======== EXTRACTED RECORDS ========

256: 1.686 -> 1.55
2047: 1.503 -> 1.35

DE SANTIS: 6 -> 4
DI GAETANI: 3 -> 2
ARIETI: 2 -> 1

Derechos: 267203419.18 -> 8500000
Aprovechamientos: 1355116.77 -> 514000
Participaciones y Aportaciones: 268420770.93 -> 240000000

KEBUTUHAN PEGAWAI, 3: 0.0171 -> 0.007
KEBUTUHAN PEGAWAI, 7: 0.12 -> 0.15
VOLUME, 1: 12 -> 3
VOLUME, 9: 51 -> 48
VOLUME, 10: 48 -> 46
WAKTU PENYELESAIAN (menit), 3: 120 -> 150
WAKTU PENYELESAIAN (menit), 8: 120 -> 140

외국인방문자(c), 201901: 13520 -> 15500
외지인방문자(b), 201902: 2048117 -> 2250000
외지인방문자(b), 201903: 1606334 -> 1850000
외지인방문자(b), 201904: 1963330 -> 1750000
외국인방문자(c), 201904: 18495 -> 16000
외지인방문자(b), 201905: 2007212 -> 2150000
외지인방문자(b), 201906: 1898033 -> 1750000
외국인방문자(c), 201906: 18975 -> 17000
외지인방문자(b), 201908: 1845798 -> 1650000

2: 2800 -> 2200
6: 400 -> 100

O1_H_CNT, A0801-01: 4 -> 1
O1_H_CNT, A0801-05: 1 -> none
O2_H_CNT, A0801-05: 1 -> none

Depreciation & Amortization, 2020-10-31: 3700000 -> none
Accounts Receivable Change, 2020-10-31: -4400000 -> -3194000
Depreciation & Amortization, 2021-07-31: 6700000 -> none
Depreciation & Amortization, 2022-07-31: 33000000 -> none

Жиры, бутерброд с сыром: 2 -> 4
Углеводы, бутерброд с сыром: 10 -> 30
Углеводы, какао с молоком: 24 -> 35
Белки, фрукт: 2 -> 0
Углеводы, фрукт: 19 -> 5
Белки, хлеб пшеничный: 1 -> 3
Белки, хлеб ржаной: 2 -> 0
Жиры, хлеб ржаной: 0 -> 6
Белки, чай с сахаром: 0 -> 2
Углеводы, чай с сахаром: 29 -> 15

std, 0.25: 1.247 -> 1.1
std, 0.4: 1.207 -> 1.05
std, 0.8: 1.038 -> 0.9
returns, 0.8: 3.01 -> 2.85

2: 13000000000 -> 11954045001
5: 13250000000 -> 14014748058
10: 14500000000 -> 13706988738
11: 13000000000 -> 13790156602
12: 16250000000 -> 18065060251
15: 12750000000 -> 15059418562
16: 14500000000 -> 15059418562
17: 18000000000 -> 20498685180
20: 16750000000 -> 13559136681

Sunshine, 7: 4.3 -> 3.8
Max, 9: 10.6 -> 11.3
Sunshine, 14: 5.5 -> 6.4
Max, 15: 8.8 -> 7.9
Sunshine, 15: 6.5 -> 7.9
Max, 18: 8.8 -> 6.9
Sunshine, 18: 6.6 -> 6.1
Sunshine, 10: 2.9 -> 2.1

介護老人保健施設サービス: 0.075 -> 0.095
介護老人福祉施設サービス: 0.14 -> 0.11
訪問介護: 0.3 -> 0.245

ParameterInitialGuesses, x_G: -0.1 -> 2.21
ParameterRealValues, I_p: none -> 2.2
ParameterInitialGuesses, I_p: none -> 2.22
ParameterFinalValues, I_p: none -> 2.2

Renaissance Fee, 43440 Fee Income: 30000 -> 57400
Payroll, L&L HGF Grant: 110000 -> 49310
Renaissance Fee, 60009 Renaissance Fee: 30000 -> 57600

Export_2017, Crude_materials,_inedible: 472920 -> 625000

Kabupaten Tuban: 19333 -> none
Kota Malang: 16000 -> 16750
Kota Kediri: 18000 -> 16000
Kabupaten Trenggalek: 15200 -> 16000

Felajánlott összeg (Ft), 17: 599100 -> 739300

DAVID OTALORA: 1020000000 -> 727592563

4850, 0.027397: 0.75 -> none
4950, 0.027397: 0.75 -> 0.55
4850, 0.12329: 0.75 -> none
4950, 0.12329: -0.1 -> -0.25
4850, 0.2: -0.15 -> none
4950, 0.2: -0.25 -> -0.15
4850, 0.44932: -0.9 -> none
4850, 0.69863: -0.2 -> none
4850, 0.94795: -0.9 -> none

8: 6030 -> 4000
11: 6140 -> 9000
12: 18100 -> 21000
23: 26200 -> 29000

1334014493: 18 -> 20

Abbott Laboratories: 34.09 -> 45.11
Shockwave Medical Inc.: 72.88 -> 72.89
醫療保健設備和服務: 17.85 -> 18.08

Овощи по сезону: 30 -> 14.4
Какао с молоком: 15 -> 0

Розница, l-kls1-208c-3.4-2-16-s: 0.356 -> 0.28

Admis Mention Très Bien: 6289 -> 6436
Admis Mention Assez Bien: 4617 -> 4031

========

> WORK REQUEST:
Take the records above and return, word for word, only the lines that fall from the line with "O1_H_CNT, A0801-05: 1 -> none" to the line with "10: 14500000000 -> 13706988738", both of them included.

> ANSWER FOR THIS EXERCISE:
O1_H_CNT, A0801-05: 1 -> none
O2_H_CNT, A0801-05: 1 -> none

Depreciation & Amortization, 2020-10-31: 3700000 -> none
Accounts Receivable Change, 2020-10-31: -4400000 -> -3194000
Depreciation & Amortization, 2021-07-31: 6700000 -> none
Depreciation & Amortization, 2022-07-31: 33000000 -> none

Жиры, бутерброд с сыром: 2 -> 4
Углеводы, бутерброд с сыром: 10 -> 30
Углеводы, какао с молоком: 24 -> 35
Белки, фрукт: 2 -> 0
Углеводы, фрукт: 19 -> 5
Белки, хлеб пшеничный: 1 -> 3
Белки, хлеб ржаной: 2 -> 0
Жиры, хлеб ржаной: 0 -> 6
Белки, чай с сахаром: 0 -> 2
Углеводы, чай с сахаром: 29 -> 15

std, 0.25: 1.247 -> 1.1
std, 0.4: 1.207 -> 1.05
std, 0.8: 1.038 -> 0.9
returns, 0.8: 3.01 -> 2.85

2: 13000000000 -> 11954045001
5: 13250000000 -> 14014748058
10: 14500000000 -> 13706988738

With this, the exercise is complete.